*Laurie’s List is a collection of things I think go well together, usually with some pictures I’ve taken.
This Laurie’s List is actually four series and one movie, but hey, the movie has sequels so that counts, right? It’s a—definitely incomplete—list of the shows we tuned into solely because they were set in areas where we loved travelling.
1. New Orleans: Treme (HBO), 2012-13, 3 Seasons, 36 episodes
When we visited New Orleans in February 2013, the city was decked out in its Mardi Gras finery. Most of my photos reflect the irrepressible, celebratory atmosphere of the city. But eight years after Hurricane Katrina, you still didn’t have to look further than the side streets and the poorer districts to see how badly the city was ravaged.
Here’s a great summary for Treme: “… a compelling series about interconnected characters coping in the wake of the disaster. Amidst music. In Orleans, it’s all about the music.” Treme is still a hugely relevant and highly engaging series. And it’s got Steve Earle in it. ‘Nuff said.
2. The Black Hills: Deadwood (HBO), 2004-06, 3 Seasons, 36 episodes
Shakespearean in its use of language and featuring the outstanding Ian McShane, Deadwood is a series I wish had never ended. Set in the Black Hills of South Dakota, the current town of Deadwood feels nothing like the show, but the surrounding region, which includes Devil’s Tower, Mount Rushmore and Crazy Horse Monument, has been one of our favourite RV-ing destinations so far.
3. Florida: Bloodline (Netflix), 2015-17, 3 seasons, 33 episodes
I thought this series did a great job conveying the hot, steamy nature of the south end of the state. It is a definitely relentless drama, but it has some good black humour. And after reading a number of Florida authors Carl Hiassen and Tim Dorsey’s more comic tales of panhandle misadventures, I could totally buy Bloodline‘s twisting saga of fishing charters, family feuds, shady dealings and disappearing bodies.

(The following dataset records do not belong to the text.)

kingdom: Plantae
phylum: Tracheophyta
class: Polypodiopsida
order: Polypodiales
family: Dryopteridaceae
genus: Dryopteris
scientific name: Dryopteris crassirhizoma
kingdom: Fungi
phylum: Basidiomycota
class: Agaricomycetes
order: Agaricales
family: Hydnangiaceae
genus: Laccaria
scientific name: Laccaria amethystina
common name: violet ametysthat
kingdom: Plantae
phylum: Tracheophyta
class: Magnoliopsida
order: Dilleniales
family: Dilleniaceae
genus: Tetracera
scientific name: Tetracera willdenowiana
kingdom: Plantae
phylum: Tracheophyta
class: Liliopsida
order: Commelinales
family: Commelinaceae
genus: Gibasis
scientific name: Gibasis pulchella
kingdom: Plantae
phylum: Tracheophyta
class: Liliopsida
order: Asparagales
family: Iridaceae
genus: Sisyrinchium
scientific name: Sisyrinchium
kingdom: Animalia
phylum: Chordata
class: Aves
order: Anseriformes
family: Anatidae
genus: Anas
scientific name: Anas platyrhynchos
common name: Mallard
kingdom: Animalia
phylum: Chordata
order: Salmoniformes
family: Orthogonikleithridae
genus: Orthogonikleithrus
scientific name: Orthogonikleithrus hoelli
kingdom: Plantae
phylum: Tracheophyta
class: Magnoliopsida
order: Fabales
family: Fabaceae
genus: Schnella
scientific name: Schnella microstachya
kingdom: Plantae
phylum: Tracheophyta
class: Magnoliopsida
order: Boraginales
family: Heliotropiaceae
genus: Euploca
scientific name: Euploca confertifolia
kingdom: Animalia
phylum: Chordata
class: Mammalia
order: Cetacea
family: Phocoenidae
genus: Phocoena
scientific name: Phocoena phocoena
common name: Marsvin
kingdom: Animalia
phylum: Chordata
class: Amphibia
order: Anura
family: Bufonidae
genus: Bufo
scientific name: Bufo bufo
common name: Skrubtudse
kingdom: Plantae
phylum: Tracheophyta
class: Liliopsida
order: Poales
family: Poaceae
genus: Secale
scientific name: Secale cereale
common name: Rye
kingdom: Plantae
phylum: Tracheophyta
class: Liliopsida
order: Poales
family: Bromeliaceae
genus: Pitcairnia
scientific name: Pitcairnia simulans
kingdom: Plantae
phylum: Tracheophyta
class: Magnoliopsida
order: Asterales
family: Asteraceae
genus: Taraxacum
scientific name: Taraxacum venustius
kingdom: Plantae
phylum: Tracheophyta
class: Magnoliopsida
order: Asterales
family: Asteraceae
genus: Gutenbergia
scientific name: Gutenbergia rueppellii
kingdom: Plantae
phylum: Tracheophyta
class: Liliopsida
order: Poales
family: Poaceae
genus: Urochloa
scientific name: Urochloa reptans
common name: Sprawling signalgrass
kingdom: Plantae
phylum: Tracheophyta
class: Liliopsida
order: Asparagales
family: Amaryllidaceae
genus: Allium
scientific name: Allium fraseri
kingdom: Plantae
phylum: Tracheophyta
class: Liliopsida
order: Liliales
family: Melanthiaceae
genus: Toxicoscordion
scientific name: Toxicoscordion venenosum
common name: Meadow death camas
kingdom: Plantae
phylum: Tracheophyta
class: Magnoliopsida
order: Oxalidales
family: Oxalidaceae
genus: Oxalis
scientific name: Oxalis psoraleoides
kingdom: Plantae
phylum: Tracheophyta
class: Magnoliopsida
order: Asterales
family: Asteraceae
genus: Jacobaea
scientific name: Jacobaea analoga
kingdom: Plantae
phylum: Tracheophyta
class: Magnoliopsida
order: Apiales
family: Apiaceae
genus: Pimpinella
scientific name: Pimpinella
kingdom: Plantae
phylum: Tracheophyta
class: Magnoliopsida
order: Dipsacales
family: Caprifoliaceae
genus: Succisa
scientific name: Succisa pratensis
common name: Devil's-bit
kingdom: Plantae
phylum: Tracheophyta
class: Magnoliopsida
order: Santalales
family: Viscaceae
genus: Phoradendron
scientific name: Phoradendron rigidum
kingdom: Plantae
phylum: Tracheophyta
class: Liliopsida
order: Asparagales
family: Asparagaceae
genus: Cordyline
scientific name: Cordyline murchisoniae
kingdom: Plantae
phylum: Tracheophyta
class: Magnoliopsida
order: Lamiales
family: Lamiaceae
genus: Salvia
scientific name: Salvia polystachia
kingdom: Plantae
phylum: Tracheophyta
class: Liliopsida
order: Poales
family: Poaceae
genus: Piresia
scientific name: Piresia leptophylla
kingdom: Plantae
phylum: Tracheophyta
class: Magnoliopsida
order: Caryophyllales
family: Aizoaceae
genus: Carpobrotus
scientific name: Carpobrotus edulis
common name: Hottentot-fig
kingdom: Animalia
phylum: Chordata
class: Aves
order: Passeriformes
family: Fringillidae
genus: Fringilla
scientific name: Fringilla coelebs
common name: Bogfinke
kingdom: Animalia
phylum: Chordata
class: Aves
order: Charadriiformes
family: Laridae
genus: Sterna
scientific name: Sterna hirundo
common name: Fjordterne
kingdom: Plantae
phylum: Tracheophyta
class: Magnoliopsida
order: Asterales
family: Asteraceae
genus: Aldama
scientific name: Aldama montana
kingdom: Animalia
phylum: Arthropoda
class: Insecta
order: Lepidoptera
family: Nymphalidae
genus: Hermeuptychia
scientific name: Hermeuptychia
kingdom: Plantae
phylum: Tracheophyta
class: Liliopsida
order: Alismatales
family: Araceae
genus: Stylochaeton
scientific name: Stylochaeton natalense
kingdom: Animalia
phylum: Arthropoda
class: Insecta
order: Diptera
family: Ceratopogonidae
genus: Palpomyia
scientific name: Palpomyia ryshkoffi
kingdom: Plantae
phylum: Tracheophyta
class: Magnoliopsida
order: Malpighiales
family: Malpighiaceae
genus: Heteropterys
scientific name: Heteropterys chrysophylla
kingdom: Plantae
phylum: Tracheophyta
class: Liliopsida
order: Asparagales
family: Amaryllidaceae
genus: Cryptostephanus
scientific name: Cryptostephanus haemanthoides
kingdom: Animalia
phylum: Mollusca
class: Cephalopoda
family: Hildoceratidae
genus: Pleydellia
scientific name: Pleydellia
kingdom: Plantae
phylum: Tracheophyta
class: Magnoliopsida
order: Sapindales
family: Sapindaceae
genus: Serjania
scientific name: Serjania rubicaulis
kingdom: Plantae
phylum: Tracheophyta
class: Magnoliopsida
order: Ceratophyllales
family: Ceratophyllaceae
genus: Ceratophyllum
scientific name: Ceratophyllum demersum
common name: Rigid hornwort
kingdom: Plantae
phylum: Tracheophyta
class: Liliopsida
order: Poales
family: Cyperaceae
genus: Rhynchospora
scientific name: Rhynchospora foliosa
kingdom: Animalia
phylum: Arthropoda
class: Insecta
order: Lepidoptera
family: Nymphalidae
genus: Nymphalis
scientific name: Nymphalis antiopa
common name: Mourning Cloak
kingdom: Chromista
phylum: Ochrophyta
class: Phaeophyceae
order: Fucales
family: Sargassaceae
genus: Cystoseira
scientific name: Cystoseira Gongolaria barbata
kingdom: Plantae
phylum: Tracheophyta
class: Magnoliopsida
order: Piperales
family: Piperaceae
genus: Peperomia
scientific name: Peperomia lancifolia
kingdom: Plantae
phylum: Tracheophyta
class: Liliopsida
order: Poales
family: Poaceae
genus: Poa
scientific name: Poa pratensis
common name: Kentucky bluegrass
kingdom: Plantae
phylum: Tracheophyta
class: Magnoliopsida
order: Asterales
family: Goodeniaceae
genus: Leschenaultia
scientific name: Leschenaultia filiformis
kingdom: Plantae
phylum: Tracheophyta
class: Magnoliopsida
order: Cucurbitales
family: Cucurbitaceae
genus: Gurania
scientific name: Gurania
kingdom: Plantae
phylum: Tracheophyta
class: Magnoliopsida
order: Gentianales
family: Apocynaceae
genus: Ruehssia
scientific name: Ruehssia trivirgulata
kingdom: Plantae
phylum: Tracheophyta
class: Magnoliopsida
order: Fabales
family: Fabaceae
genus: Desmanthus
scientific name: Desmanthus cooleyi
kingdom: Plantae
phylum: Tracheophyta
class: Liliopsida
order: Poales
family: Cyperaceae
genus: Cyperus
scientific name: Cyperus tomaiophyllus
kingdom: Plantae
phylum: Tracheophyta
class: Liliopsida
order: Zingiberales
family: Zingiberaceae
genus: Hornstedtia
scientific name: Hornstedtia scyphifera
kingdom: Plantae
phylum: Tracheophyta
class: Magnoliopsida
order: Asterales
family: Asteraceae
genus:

4. Texas to Montana: Lonesome Dove, 1989, 1 season, 4 episodes
I surprised myself by loving Larry McMurty’s book Lonesome Dove, so I was probably hypercritical when we sat down to watch the original 1989 mini-series starring Robert Duvall and Tommy Lee Jones. (We didn’t bother with the mid-90s weekly TV series that came later.)
I can’t say I loved this adaptation, but Brent found it quite engaging and I see now that it picked up an award or 16 (!).
The story tracks the rocky progress of two old Texas Rangers as they drive a cattle herd north to Montana. Spoiler alert: Things don’t go well.
5. The Alabama Hills in California: Tremors (Universal), 1990
Right. I thought it would be really fun to watch the original Tremors movie again while we were dry-camping out in the Alabama Hills, exactly in the spot where it was filmed.
We’d even been to the fun little Film History Museum in nearby Lone Pine to see the models of the monsters.
OMG. Turns out I couldn’t rewatch the movie. Not while camping in the desert. Not if I ever wanted to step outside the RV again. Tremors is still really fun, and really scary.
We do highly recommend the museum if you are in the area. As of 2018, it’s only $5 to enter and it’s a very entertaining way to spend about 45 minutes. (Watch the short film in the theatre first though — unless you are old enough to remember the Lone Ranger and all those singing cowboys!)